▶
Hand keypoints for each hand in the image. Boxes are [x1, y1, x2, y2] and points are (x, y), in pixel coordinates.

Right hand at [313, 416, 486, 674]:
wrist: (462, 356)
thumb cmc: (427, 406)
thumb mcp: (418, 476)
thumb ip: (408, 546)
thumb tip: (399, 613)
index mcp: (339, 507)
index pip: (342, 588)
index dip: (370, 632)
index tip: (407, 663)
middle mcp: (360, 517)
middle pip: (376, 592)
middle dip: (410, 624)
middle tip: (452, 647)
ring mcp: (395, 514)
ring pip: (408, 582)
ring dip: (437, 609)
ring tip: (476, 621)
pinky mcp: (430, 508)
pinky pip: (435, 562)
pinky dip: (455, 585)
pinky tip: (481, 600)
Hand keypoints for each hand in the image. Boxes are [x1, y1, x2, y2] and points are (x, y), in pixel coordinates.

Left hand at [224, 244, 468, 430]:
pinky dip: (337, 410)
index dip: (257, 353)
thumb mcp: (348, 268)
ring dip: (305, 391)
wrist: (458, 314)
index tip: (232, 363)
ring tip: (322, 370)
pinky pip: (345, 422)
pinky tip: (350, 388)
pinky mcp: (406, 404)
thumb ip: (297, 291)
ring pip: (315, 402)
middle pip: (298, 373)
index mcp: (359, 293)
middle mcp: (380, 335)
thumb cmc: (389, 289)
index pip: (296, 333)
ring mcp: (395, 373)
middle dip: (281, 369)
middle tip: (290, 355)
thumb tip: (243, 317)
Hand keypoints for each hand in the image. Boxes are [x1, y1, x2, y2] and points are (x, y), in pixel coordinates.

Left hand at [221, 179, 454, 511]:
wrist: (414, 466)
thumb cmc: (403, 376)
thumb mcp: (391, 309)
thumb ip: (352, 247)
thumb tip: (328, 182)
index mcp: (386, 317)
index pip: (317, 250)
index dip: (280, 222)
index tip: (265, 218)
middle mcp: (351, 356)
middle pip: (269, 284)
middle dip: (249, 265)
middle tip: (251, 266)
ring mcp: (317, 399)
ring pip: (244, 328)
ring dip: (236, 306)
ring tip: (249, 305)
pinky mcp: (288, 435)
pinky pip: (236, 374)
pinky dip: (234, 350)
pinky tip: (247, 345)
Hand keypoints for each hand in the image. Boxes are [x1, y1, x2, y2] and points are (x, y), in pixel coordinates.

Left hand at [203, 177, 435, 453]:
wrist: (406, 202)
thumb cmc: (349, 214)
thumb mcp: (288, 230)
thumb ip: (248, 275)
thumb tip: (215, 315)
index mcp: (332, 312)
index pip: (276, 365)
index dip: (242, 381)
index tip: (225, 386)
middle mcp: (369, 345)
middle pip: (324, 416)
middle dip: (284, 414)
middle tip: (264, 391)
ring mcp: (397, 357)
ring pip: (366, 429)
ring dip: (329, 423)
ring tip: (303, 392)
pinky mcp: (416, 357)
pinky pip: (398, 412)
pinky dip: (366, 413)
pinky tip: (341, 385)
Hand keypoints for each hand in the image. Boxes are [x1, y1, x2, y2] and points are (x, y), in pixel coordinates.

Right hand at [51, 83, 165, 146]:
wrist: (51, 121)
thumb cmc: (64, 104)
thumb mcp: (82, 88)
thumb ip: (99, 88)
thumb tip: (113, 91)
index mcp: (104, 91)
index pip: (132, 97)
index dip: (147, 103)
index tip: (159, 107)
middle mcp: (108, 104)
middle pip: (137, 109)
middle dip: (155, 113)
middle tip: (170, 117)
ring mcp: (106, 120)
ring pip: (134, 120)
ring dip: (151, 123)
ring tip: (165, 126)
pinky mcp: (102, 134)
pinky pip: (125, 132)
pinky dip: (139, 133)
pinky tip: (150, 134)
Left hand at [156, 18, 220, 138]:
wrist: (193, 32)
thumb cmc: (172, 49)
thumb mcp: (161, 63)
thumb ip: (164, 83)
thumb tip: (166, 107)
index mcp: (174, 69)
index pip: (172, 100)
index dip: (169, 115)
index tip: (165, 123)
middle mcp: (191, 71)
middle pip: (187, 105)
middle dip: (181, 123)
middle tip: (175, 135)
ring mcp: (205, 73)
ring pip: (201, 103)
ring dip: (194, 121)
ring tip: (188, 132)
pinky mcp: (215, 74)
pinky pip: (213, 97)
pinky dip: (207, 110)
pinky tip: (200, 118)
◀
> _Problem statement_: Could you restate word for word the lines above, from the one that contains "index tip: (159, 107)" through the one that contains "wrist: (193, 32)", and no others?

> _Written response_:
index tip: (159, 107)
middle mcp: (108, 104)
middle pip: (137, 109)
middle dip: (155, 113)
middle tip: (170, 117)
ring mcp: (106, 120)
ring pip: (134, 120)
ring dip: (151, 123)
ring tip: (165, 126)
pinky mcp: (102, 134)
pinky pip: (125, 132)
pinky dip: (139, 133)
pinky tip: (150, 134)
Left hand at [156, 18, 220, 138]:
wrist: (193, 32)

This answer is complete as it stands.